> Task directions
Please rewrite the lines below with "scientific name" changed to "binomial name" and everything else kept the same. Leave the pictures out of your answer.

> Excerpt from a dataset
*****
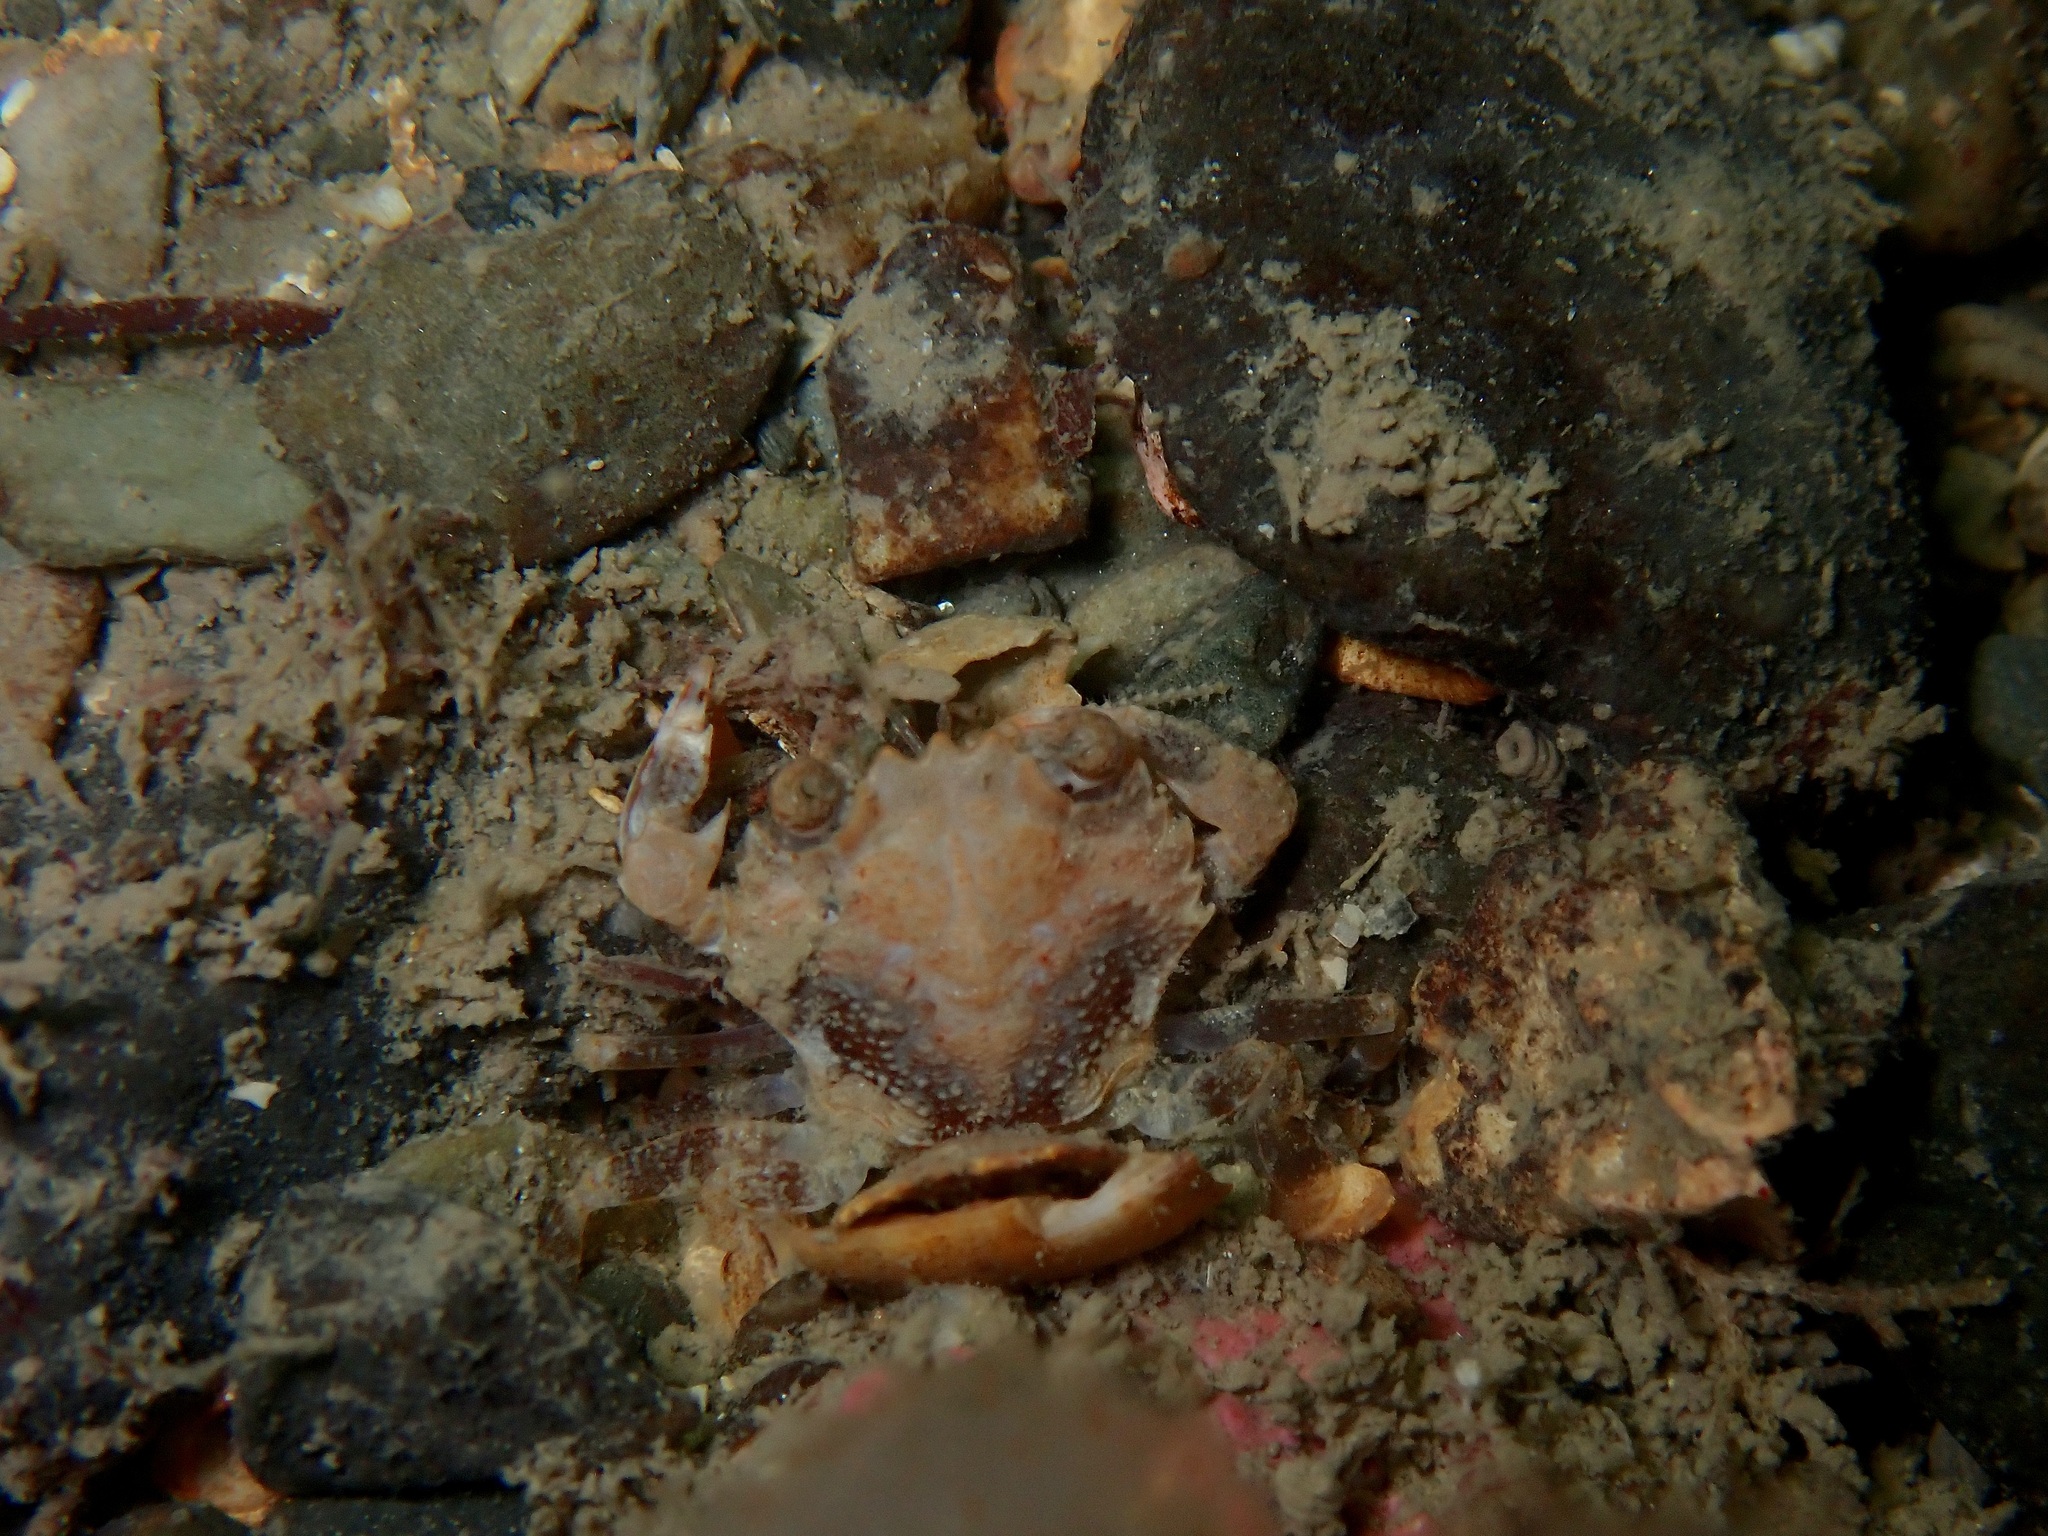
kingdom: Animalia
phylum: Arthropoda
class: Malacostraca
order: Decapoda
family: Polybiidae
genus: Liocarcinus
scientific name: Liocarcinus pusillus
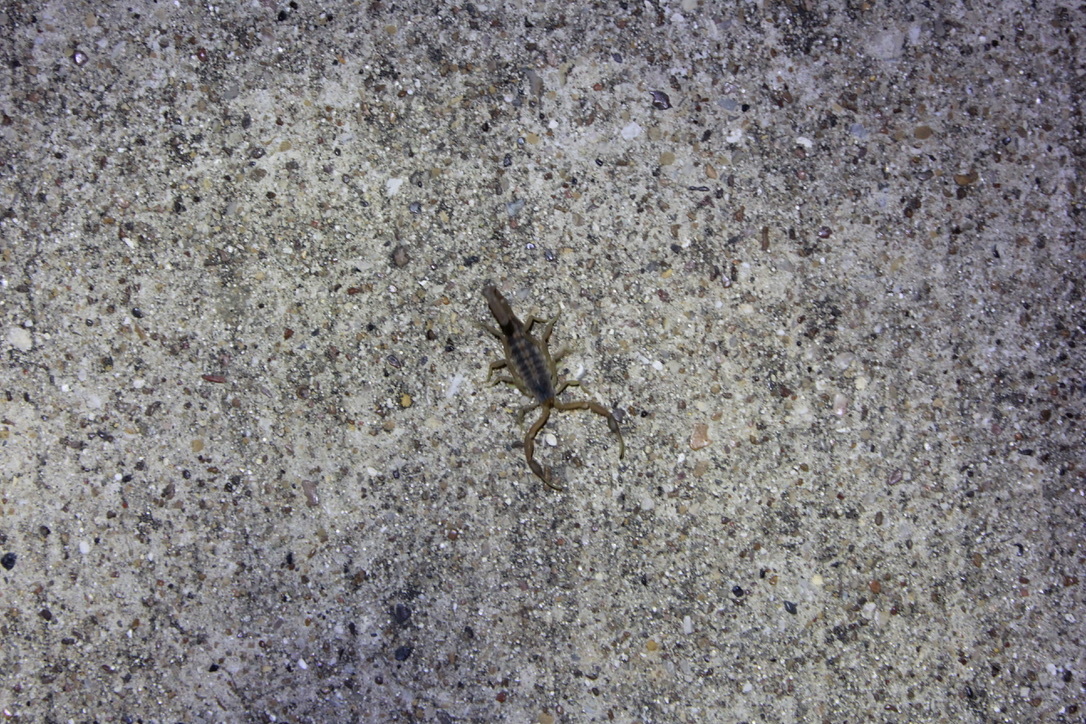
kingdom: Animalia
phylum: Arthropoda
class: Arachnida
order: Scorpiones
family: Buthidae
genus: Centruroides
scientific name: Centruroides vittatus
*****
> Exercise answer
kingdom: Animalia
phylum: Arthropoda
class: Malacostraca
order: Decapoda
family: Polybiidae
genus: Liocarcinus
binomial name: Liocarcinus pusillus
kingdom: Animalia
phylum: Arthropoda
class: Arachnida
order: Scorpiones
family: Buthidae
genus: Centruroides
binomial name: Centruroides vittatus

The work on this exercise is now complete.